[Objetivo del ejercicio] Traduzca al inglés esta oración del fragmento sobre el aborto como problema de salud pública: «Pero las instituciones sí deben asegurar la práctica, sus directivos no pueden alegar objeción de conciencia institucional.»

[Fragmento del documento]

El aborto como problema de salud pública

Tal como vino afirmando en distintas oportunidades, el presidente Fernández y su coro de repetidores han reiterado que para ellos “el aborto es un tema de salud pública”: a pesar de la ley, hay mujeres que abortan y algunas mueren en el intento, por eso el Estado “debe brindarles las condiciones adecuadas y seguras” para que puedan matar a su hijo antes de que nazca.

Parece increible, pero éste es el argumento sobre el que se pretende justificar la legalización: si bien el aborto está tipificado como delito penal por la ley, ésta última “no ha impedido que haya abortos”,  entonces “hay que legalizar el [crimen del] aborto”. Según este razonamiento del presidente argentino, habría que legalizar todos los crímenes, porque ninguna ley ha impedido que hayan proliferado: violaciones, asesinato de mujeres, abusos sexuales a menores, secuestros seguidos de muerte, etc. El señor Alberto Fernández se percibe abogado, tiene el título, pero parece que no aprendió ni sabe que ninguna ley ha impedido nunca que se cometan delitos, siempre los castiga.

Además, este argumento de la salud pública fue inventado hace casi 50 años por John Davison Rockefeller III, el gran oligarca y plutócrata estadounidense, a quien el señor Fernández cita textualmente, aunque se perciba como un político liberal-progresista: “[…] la anticoncepción es el método de elección para prevenir un nacimiento no deseado. Creemos que el aborto no debe ser considerado un sustituto para el control de la natalidad, sino más bien como un elemento en un sistema general de cuidado de la salud materno-infantil[1].

Esta afinidad del presidente argentino con la ideología abortista de los Rockefeller se emparenta también con la práctica nazi llevada a cabo en los campos de concentración. El famoso psiquiatra austríaco Viktor Frankl cuenta en uno de sus libros –El hombre en busca de sentido- que todo prisionero que era ingresado en esos famosos campos perdía totalmente su identidad personal, simplemente pasaba a ser un número y así era llamado y así debía llamar a sus compañeros confinados. Se lo despersonalizaba totalmente.

Esta despersonalización también la practicó Alberto Fernández en su presentación del proyecto, cuando menciona las “3.300 mujeres que han muerto por abortos clandestinos desde el año 1984 a la fecha”. Pero nada dice de los 3.600.000 de bebés gestados que fueron asesinados antes de nacer, según las cifras que enuncia el mismo gobierno y algunos de sus ministros abortistas. Ni siquiera se los identifica númericamente, simplemente se los ignora, en una actitud peor que la del nazismo.

En esencia, se trata de la misma práctica de los grupos de tareas del último gobierno militar que padeció la Argentina: los bebés abortados padecen la desaparición forzada de personas, ignorados sin identificar y finalmente exterminados, como desaparecidos en democracia.

La objeción de conciencia

Que el aborto no es ninguna práctica médica curativa o sanadora, sino una acción criminal, lo reconoce el mismo proyecto de ley, ya que admite que los médicos que no aceptan el aborto pueden plantear objeción de conciencia, para no estar obligados a realizar abortos. Pero las instituciones sí deben asegurar la práctica, sus directivos no pueden alegar objeción de conciencia institucional.

[Información extraída]

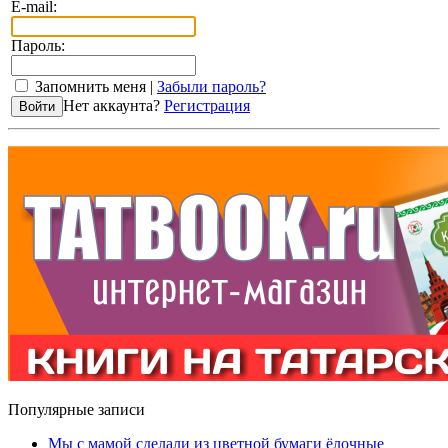
E-mail:
Пароль:
Запомнить меня |
Забыли пароль?
Нет аккаунта?
Регистрация
Популярные записи
Мы с мамой сделали из цветной бумаги ёлочные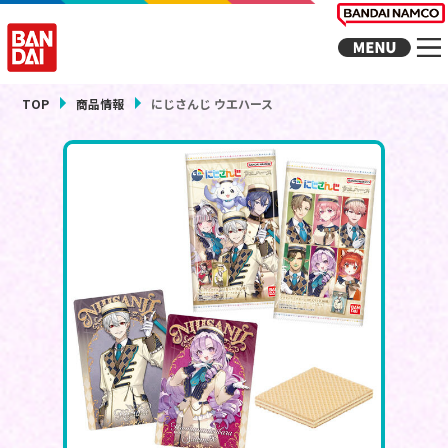
TOP
商品情報
にじさんじ ウエハース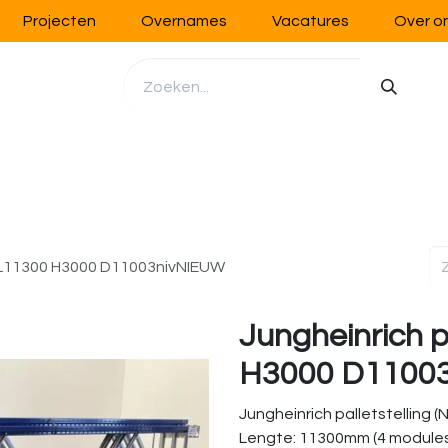
Projecten
Overnames
Vacatures
Over o
richting
Werkplaatsinrichting
Opslag
Handling
ng L11300 H3000 D11003nivNIEUW
Jungheinrich p
H3000 D1100
Jungheinrich palletstelling (
Lengte: 11300mm (4 module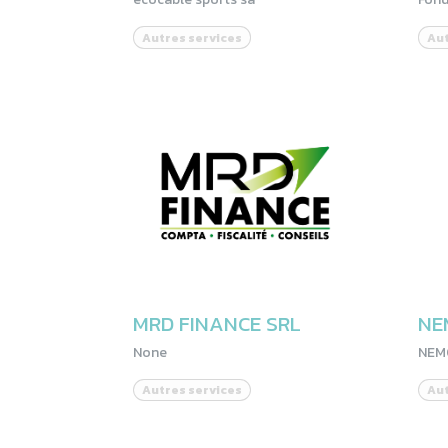
Autres services
Aut
MRD FINANCE SRL
NE
None
NEM
Autres services
Aut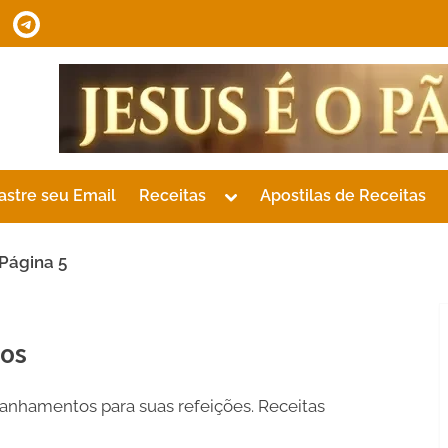
tsApp
Telegram
Toggle
astre seu Email
Receitas
Apostilas de Receitas
sub-
menu
Página 5
os
nhamentos para suas refeições. Receitas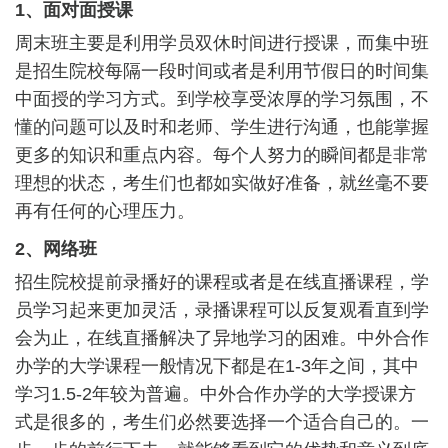
1、面对面授课
周末班主要是利用学员双休时间进行授课，而集中班
是招生院校每隔一段时间或者是利用节假日的时间集
中面授的学习方式。到学校享受浓厚的学习氛围，不
懂的问题可以及时和老师、学生进行沟通，也能掌握
更多的知识和重点内容。每个人努力的瞬间都是非常
理想的状态，考生们也都如实做好准备，就丝毫不要
再有任何的心理压力。
2、网络班
招生院校提前录播好的课程或者是在线直播课程，学
员学习起来更加灵活，录播课程可以反复观看直到学
会为止，在线直播解决了异地学习的困难。中外合作
办学的大学课程一般情况下都是在1-3年之间，其中
学习1.5-2年较为普遍。中外合作办学的大学授课方
式是很多的，考生们必然要选择一个适合自己的。一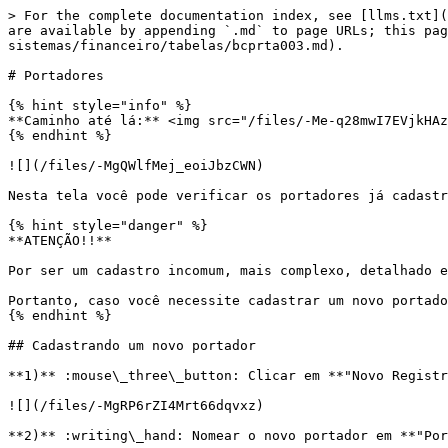
> For the complete documentation index, see [llms.txt](
are available by appending `.md` to page URLs; this pag
sistemas/financeiro/tabelas/bcprta003.md).

# Portadores

{% hint style="info" %}

**Caminho até lá:** <img src="/files/-Me-q28mwI7EVjkHAz
{% endhint %}

![](/files/-MgQWlfMej_eoiJbzCWN)

Nesta tela você pode verificar os portadores já cadastr
{% hint style="danger" %}

**ATENÇÃO!!**

Por ser um cadastro incomum, mais complexo, detalhado e
Portanto, caso você necessite cadastrar um novo portado
{% endhint %}

## Cadastrando um novo portador

**1)** :mouse\_three\_button: Clicar em **"Novo Registr
![](/files/-MgRP6rZI4Mrt66dqvxz)

**2)** :writing\_hand: Nomear o novo portador em **"Por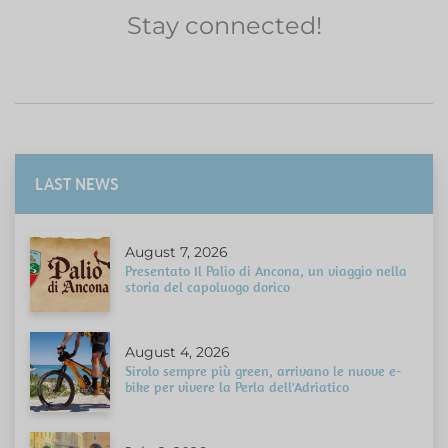
Stay connected!
LAST NEWS
August 7, 2026
Presentato Il Palio di Ancona, un viaggio nella
storia del capoluogo dorico
August 4, 2026
Sirolo sempre più green, arrivano le nuove e-
bike per vivere la Perla dell'Adriatico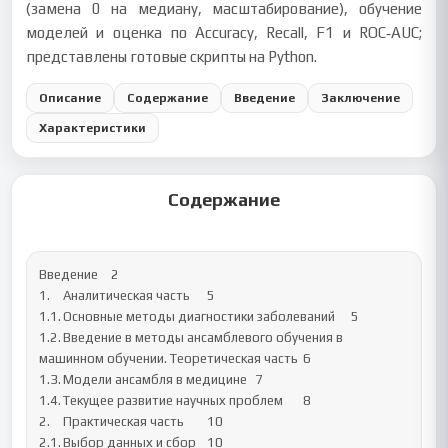
(замена 0 на медиану, масштабирование), обучение
моделей и оценка по Accuracy, Recall, F1 и ROC‑AUC;
представлены готовые скрипты на Python.
Описание
Содержание
Введение
Заключение
Характеристики
Содержание
Введение	2

1.	Аналитическая часть	5

1.1.	Основные методы диагностики заболеваний	5

1.2.	Введение в методы ансамблевого обучения в 
машинном обучении. Теоретическая часть	6

1.3.	Модели ансамбля в медицине	7

1.4.	Текущее развитие научных проблем	8

2.	Практическая часть	10

2.1.	Выбор данных и сбор	10
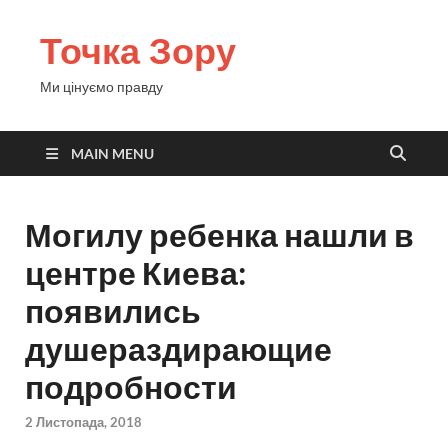
Точка Зору
Ми цінуємо правду
MAIN MENU
Могилу ребенка нашли в
центре Киева:
появились
душераздирающие
подробности
2 Листопада, 2018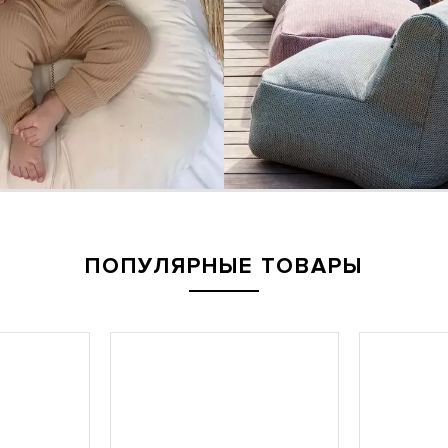
ПОПУЛЯРНЫЕ ТОВАРЫ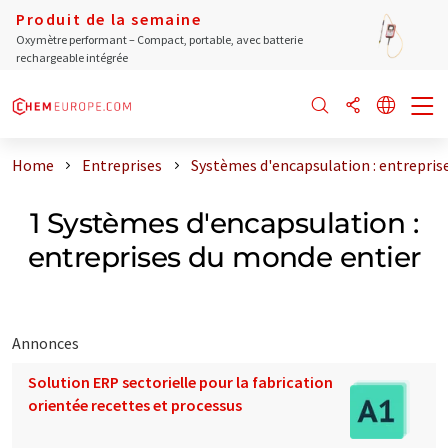
Produit de la semaine
Oxymètre performant – Compact, portable, avec batterie
rechargeable intégrée
Home
Entreprises
Systèmes d'encapsulation : entrepris
1 Systèmes d'encapsulation :
entreprises du monde entier
Annonces
Solution ERP sectorielle pour la fabrication
orientée recettes et processus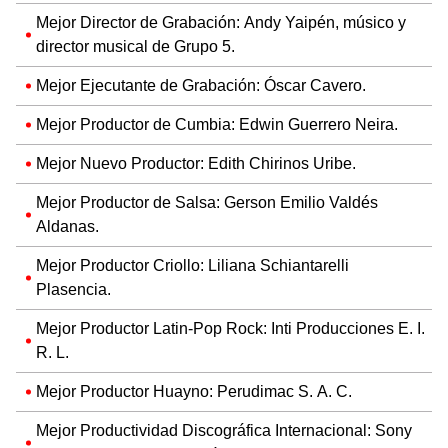
Mejor Director de Grabación: Andy Yaipén, músico y
director musical de Grupo 5.
Mejor Ejecutante de Grabación: Óscar Cavero.
Mejor Productor de Cumbia: Edwin Guerrero Neira.
Mejor Nuevo Productor: Edith Chirinos Uribe.
Mejor Productor de Salsa: Gerson Emilio Valdés
Aldanas.
Mejor Productor Criollo: Liliana Schiantarelli
Plasencia.
Mejor Productor Latin-Pop Rock: Inti Producciones E. I.
R. L.
Mejor Productor Huayno: Perudimac S. A. C.
Mejor Productividad Discográfica Internacional: Sony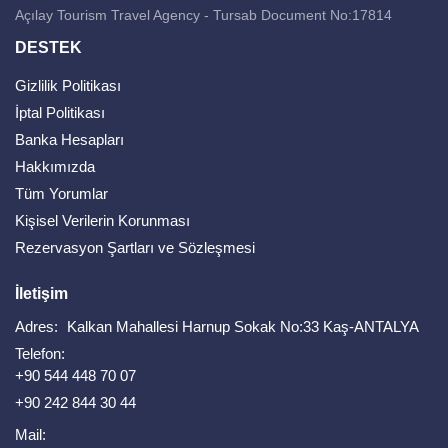
Açılay Tourism Travel Agency - Tursab Document No:17814
DESTEK
Gizlilik Politikası
İptal Politikası
Banka Hesapları
Hakkımızda
Tüm Yorumlar
Kişisel Verilerin Korunması
Rezervasyon Şartları ve Sözleşmesi
İletişim
Adres:
Kalkan Mahallesi Harnup Sokak No:33 Kaş-ANTALYA
Telefon:
+90 544 448 70 07
+90 242 844 30 44
Mail:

[Respuesta] But the institutions do have to ensure the practice; their directors cannot invoke institutional conscientious objection.